• **TASK ITEM**
Reproduce each line of the data below precisely as it appears, omitting the pictures from your answer.

[Opening DATA FOR THIS TASK section]

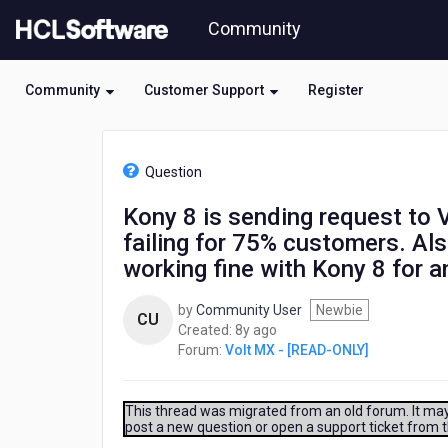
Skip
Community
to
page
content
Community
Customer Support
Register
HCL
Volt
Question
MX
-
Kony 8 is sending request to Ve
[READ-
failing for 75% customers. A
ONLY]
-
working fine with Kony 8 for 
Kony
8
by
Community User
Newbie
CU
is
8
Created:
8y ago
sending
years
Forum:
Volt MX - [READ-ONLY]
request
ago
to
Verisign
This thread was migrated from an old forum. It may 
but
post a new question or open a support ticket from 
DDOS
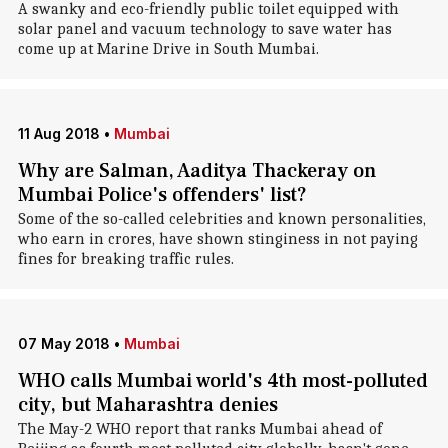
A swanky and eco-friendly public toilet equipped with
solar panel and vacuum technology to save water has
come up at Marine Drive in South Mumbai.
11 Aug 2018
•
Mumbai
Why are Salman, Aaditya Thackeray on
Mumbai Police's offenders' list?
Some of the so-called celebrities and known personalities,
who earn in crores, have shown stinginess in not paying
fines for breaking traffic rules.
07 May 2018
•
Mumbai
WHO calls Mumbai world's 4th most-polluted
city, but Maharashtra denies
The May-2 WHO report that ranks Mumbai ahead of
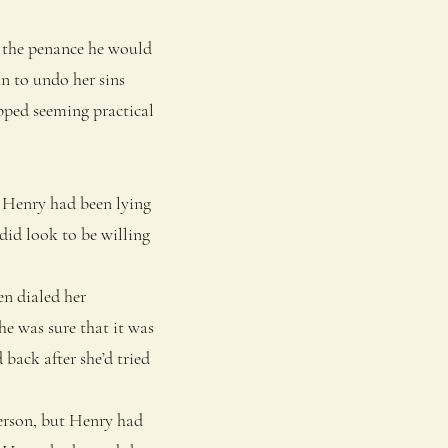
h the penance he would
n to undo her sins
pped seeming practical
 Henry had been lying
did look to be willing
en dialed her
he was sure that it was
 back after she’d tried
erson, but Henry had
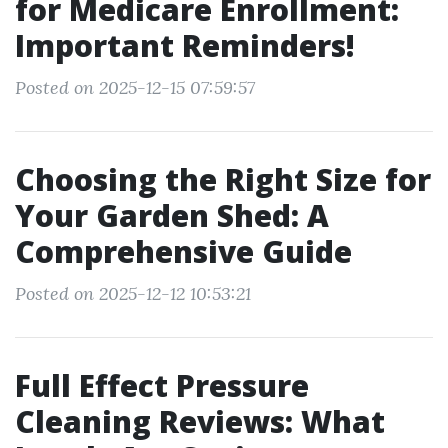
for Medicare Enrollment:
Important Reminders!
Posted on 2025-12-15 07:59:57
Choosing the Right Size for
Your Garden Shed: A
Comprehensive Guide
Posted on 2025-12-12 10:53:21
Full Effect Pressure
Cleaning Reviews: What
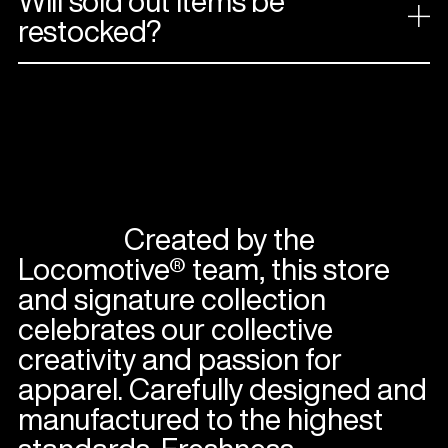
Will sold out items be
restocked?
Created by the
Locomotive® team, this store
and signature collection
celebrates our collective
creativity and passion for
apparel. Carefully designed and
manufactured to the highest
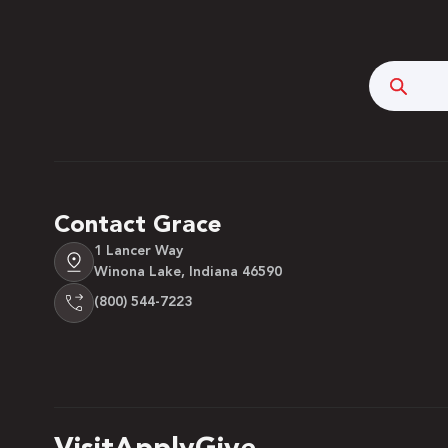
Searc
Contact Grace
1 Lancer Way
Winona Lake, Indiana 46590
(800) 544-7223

[Closing DATA FOR THIS TASK section]

• **REPLY**
Skip
Community
to
page
content
Community
Customer Support
Register
HCL
Volt
Question
MX
-
Kony 8 is sending request to Ve
[READ-
failing for 75% customers. A
ONLY]
-
working fine with Kony 8 for 
Kony
8
by
Community User
Newbie
CU
is
8
Created:
8y ago
sending
years
Forum:
Volt MX - [READ-ONLY]
request
ago
to
Verisign
This thread was migrated from an old forum. It may 
but
post a new question or open a support ticket from 
DDOS
A swanky and eco-friendly public toilet equipped with
solar panel and vacuum technology to save water has
come up at Marine Drive in South Mumbai.
11 Aug 2018
•
Mumbai
Why are Salman, Aaditya Thackeray on
Mumbai Police's offenders' list?
Some of the so-called celebrities and known personalities,
who earn in crores, have shown stinginess in not paying
fines for breaking traffic rules.
07 May 2018
•
Mumbai
WHO calls Mumbai world's 4th most-polluted
city, but Maharashtra denies
The May-2 WHO report that ranks Mumbai ahead of
h the penance he would
n to undo her sins
pped seeming practical
 Henry had been lying
did look to be willing
en dialed her
he was sure that it was
 back after she’d tried
erson, but Henry had
for Medicare Enrollment:
Important Reminders!
Posted on 2025-12-15 07:59:57
Choosing the Right Size for
Your Garden Shed: A
Comprehensive Guide
Posted on 2025-12-12 10:53:21
Full Effect Pressure
Cleaning Reviews: What
Will sold out items be
restocked?
Created by the
Locomotive® team, this store
and signature collection
celebrates our collective
creativity and passion for
apparel. Carefully designed and
manufactured to the highest
Searc
Contact Grace
1 Lancer Way
Winona Lake, Indiana 46590
(800) 544-7223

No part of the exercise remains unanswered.